* Exercise data
******************************

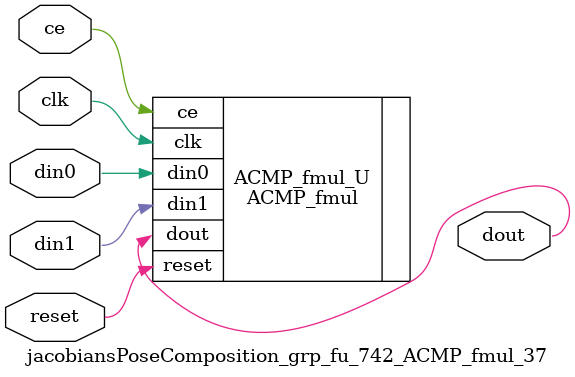
<source format=v>

`timescale 1 ns / 1 ps
module jacobiansPoseComposition_grp_fu_742_ACMP_fmul_37(
    clk,
    reset,
    ce,
    din0,
    din1,
    dout);

parameter ID = 32'd1;
parameter NUM_STAGE = 32'd1;
parameter din0_WIDTH = 32'd1;
parameter din1_WIDTH = 32'd1;
parameter dout_WIDTH = 32'd1;
input clk;
input reset;
input ce;
input[din0_WIDTH - 1:0] din0;
input[din1_WIDTH - 1:0] din1;
output[dout_WIDTH - 1:0] dout;



ACMP_fmul #(
.ID( ID ),
.NUM_STAGE( 4 ),
.din0_WIDTH( din0_WIDTH ),
.din1_WIDTH( din1_WIDTH ),
.dout_WIDTH( dout_WIDTH ))
ACMP_fmul_U(
    .clk( clk ),
    .reset( reset ),
    .ce( ce ),
    .din0( din0 ),
    .din1( din1 ),
    .dout( dout ));

endmodule

</source>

******************************

* Work order
Set down the lines of the records above exactly, apart from the pictures.

* Exercise result
<source format=v>

`timescale 1 ns / 1 ps
module jacobiansPoseComposition_grp_fu_742_ACMP_fmul_37(
    clk,
    reset,
    ce,
    din0,
    din1,
    dout);

parameter ID = 32'd1;
parameter NUM_STAGE = 32'd1;
parameter din0_WIDTH = 32'd1;
parameter din1_WIDTH = 32'd1;
parameter dout_WIDTH = 32'd1;
input clk;
input reset;
input ce;
input[din0_WIDTH - 1:0] din0;
input[din1_WIDTH - 1:0] din1;
output[dout_WIDTH - 1:0] dout;



ACMP_fmul #(
.ID( ID ),
.NUM_STAGE( 4 ),
.din0_WIDTH( din0_WIDTH ),
.din1_WIDTH( din1_WIDTH ),
.dout_WIDTH( dout_WIDTH ))
ACMP_fmul_U(
    .clk( clk ),
    .reset( reset ),
    .ce( ce ),
    .din0( din0 ),
    .din1( din1 ),
    .dout( dout ));

endmodule

</source>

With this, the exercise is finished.